Asıl tartışılması gereken mevsimsel dalgalanmaların döngüsel dalgalanmaya ve trende yani geleceğe etkisinin ne olacağıdır. Meşrubat satışlarındaki düşmenin stoklara ve dağıtıma etkileri ve bunların doğuracağı sonuçlar tartışılmalı. Satışların düşme nedenleri ve buna karşılık alınacak önlemler değerlendilerek gelecekte davranış biçimlerinin belirlenmesi tartışılmalıdır.

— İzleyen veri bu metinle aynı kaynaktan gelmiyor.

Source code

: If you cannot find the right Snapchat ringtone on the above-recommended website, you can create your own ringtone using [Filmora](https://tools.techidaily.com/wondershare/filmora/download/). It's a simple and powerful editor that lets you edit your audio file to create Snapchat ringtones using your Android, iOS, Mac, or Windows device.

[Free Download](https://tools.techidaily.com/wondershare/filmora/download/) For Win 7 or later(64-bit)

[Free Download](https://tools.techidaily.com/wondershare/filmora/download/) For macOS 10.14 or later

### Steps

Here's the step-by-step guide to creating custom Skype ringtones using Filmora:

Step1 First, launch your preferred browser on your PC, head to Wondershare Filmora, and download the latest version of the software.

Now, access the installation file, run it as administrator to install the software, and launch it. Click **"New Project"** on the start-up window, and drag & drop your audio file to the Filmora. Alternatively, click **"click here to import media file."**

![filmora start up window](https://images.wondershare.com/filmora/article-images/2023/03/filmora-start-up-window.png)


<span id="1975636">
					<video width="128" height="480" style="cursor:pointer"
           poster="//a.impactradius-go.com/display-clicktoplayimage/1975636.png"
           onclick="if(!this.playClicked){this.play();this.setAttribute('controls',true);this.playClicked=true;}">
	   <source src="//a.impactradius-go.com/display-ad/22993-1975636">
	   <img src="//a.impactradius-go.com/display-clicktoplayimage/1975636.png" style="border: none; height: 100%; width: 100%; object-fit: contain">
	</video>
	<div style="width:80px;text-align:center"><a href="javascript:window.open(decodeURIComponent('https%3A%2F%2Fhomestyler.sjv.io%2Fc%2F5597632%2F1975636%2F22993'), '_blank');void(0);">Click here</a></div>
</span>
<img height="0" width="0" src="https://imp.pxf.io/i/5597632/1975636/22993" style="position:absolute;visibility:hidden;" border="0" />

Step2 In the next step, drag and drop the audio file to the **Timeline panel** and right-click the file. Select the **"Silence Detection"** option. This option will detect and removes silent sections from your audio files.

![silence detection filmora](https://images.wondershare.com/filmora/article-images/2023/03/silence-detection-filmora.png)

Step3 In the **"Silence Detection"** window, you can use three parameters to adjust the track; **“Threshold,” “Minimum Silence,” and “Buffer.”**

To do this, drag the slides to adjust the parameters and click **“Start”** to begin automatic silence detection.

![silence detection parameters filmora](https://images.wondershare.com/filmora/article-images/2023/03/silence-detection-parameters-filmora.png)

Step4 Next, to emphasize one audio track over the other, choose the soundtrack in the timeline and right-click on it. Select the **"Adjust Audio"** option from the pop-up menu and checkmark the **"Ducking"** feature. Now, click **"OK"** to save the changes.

Haberlerde "adam 25 yıllık eşini öldürdü" diyorlar. O adam sadece o anı değerlendiği için eşinin 25 yıllık birlikteliğini unutmuştur. Onun verdiği mutluluk ve çocuklar aklından çıkmıştır. Sadece o an yapılana karşı tepkisi buna sebebiyet vermektedir. İş hayatında da durum aynıdır. Bir anlık kızgınlıkla ortaklarını ve çalışanlarını silebilirsin. O ana kadar birlikte yaptıklarınızın değeri kalmamıştır.
Konuşmayı bilmeyen ve eleştiriye tahammül edemeyen toplumların bireyleri ve siyasetçileri, karşıt gördükleri kişileri kırarak bağları koparırlar. Bunun bedelini toplum olarak öderiz.
Medya okur yazarlığından önce medyanın münazara yerine bilgiye dayalı değerlendirme yapmasını öğrenmesi lazım. Aksi halde başta "trafik magandaları" olmak üzere ülke "magandaların" ve "mafya gruplarının" elinde oyuncak haline gelir. Yaranmak için hamaset konuşmalar ön plana çıkar. Kim çok yandaşlık gösterisinde bulunursa kendini başarılı zanneder. Değerlendirme yargılamaya dönüşür. Bu topluma kültür olarak aktarılırsa tehlikeli ve zararlı sonuçlarını haberlerde dinleriz. Sürekli dinliyoruz da..
Sosyal olaylarda bazen de eğriler / interrupt (aşırı çökme veya yükselme) yapabilir. Deprem gibi, salgın hastalık gibi, savaş gibi, ekonomik kriz gibi.. Gidişatı yarıda keser. Bunlar trendin düşmesine neden olabilir. Toplumda umursamazlık oluşur. Bunun için moral değerler yüksek tutulmalıdır.
1985 yılında Bursa Komet Bilgisayar Basic Dili Programlama kursundaki öğrenciniz olarak yukarıdaki yazınıza katılıyorum.